Overall, the changes I made managed to bring the model's Total Difference for this dataset down from 10 to 5, which is quite the improvement, considering a random number generator would theoretically average a Total Difference of 16.

## Summary

Overall, I would say that this concept has some serious potential. I know that personally, it could up my productivity with emails by a significant factor. The model works rather well, and I believe some more tweaks to the prompt, as well as switching to a more powerful model could both improve the model's accuracy even further. However, this implementation still has a ways to go.

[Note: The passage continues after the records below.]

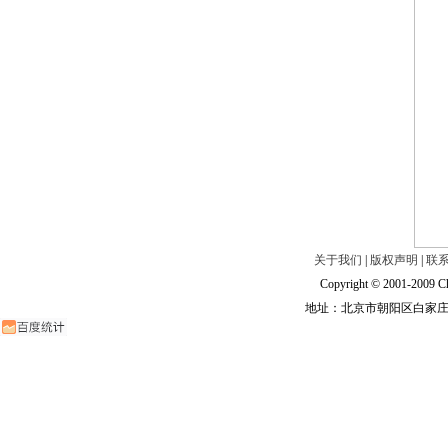
关于我们
|
版权声明
|
联
Copyright © 2001-2009 Ch
地址：北京市朝阳区白家庄路甲6号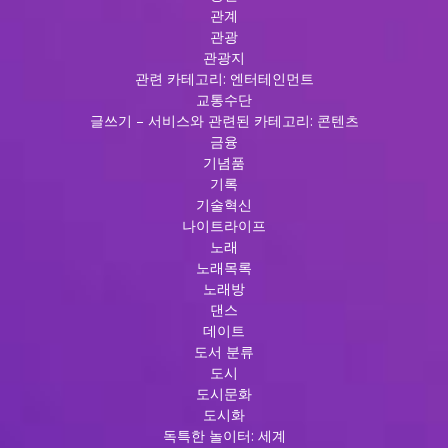
관계
관광
관광지
관련 카테고리: 엔터테인먼트
교통수단
글쓰기 – 서비스와 관련된 카테고리: 콘텐츠
금융
기념품
기록
기술혁신
나이트라이프
노래
노래목록
노래방
댄스
데이트
도서 분류
도시
도시문화
도시화
독특한 놀이터: 세계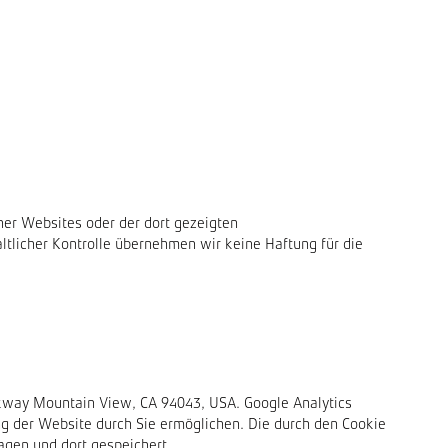
er Websites oder der dort gezeigten
tlicher Kontrolle übernehmen wir keine Haftung für die
rkway Mountain View, CA 94043, USA. Google Analytics
g der Website durch Sie ermöglichen. Die durch den Cookie
agen und dort gespeichert.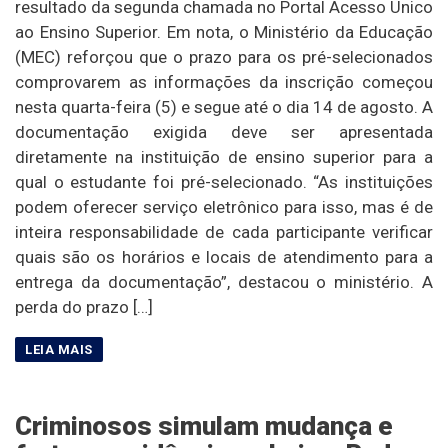
resultado da segunda chamada no Portal Acesso Único
ao Ensino Superior. Em nota, o Ministério da Educação
(MEC) reforçou que o prazo para os pré-selecionados
comprovarem as informações da inscrição começou
nesta quarta-feira (5) e segue até o dia 14 de agosto. A
documentação exigida deve ser apresentada
diretamente na instituição de ensino superior para a
qual o estudante foi pré-selecionado. “As instituições
podem oferecer serviço eletrônico para isso, mas é de
inteira responsabilidade de cada participante verificar
quais são os horários e locais de atendimento para a
entrega da documentação”, destacou o ministério. A
perda do prazo […]
Criminosos simulam mudança e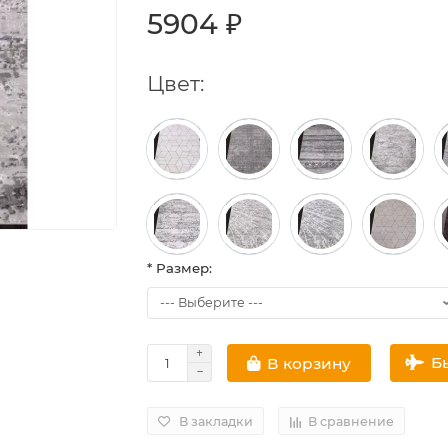
5904 ₽
Цвет:
* Размер:
Б
В корзину
В закладки
В сравнение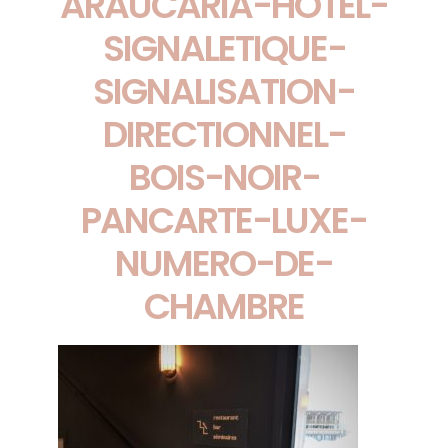
ARAUCARIA-HOTEL-
SIGNALETIQUE-
SIGNALISATION-
DIRECTIONNEL-
BOIS-NOIR-
PANCARTE-LUXE-
NUMERO-DE-
CHAMBRE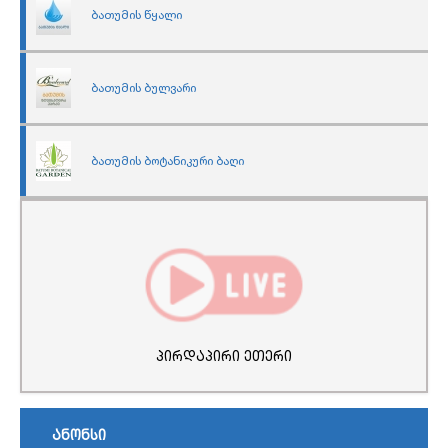
ბათუმის წყალი
ბათუმის ბულვარი
ბათუმის ბოტანიკური ბაღი
პირდაპირი ეთერი
ანონსი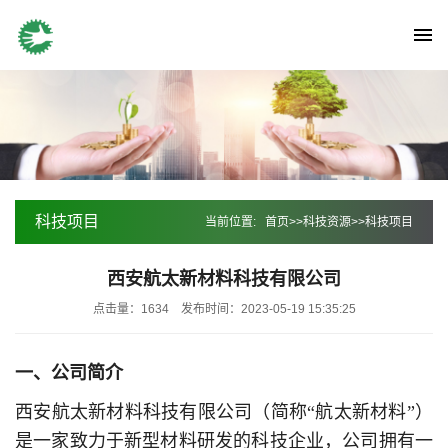
科技项目
当前位置:
首页
>>
科技资源
>>
科技项目
西安航太新材料科技有限公司
点击量：1634
发布时间：2023-05-19 15:35:25
一、公司简介
西安航太新材料科技有限公司（简称“航太新材料”）
是一家致力于新型材料研发的科技企业，公司拥有一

## Limitations and future prospects

As mentioned, one of the biggest limiting factors for most of the decisions I made for this project was the ever-looming token limit. I was constantly butting up against it during testing, can could only run 1-2 tests every few minutes even with all of the token-optimizing in place. And since I do not want to compromise model quality, I believe the best solution would be to upgrade to a paid model (I have been pointed to gpt-4 as an affordable model for this scale). This would allow me to try many more things, such as the relative ordering mentioned back near the start of this notebook.\
\
As far as future prospects go, I have a lot of plans. I am currently running a small TKinter app in python to have a GUI for this application, but it is still small, ugly, and small scale, so an upgrade is definitely necessary. Additionally, getting OAuth2 to work so I can retrieve emails straight from Gmail would be ideal, and would make it a more proper application that I could more easily put on my portfolio or resume. Furthermore, in order to do all of this, I would need to purchase a database and web service for OAuth2, which could also be used to better manage user preferences, and make the API calls to the model instead of doing so from the client.\
\
So there are a lot of thing still to do for this project, and it still feels to be in it's infancy, but the road forward appears clear, and the future looks bright.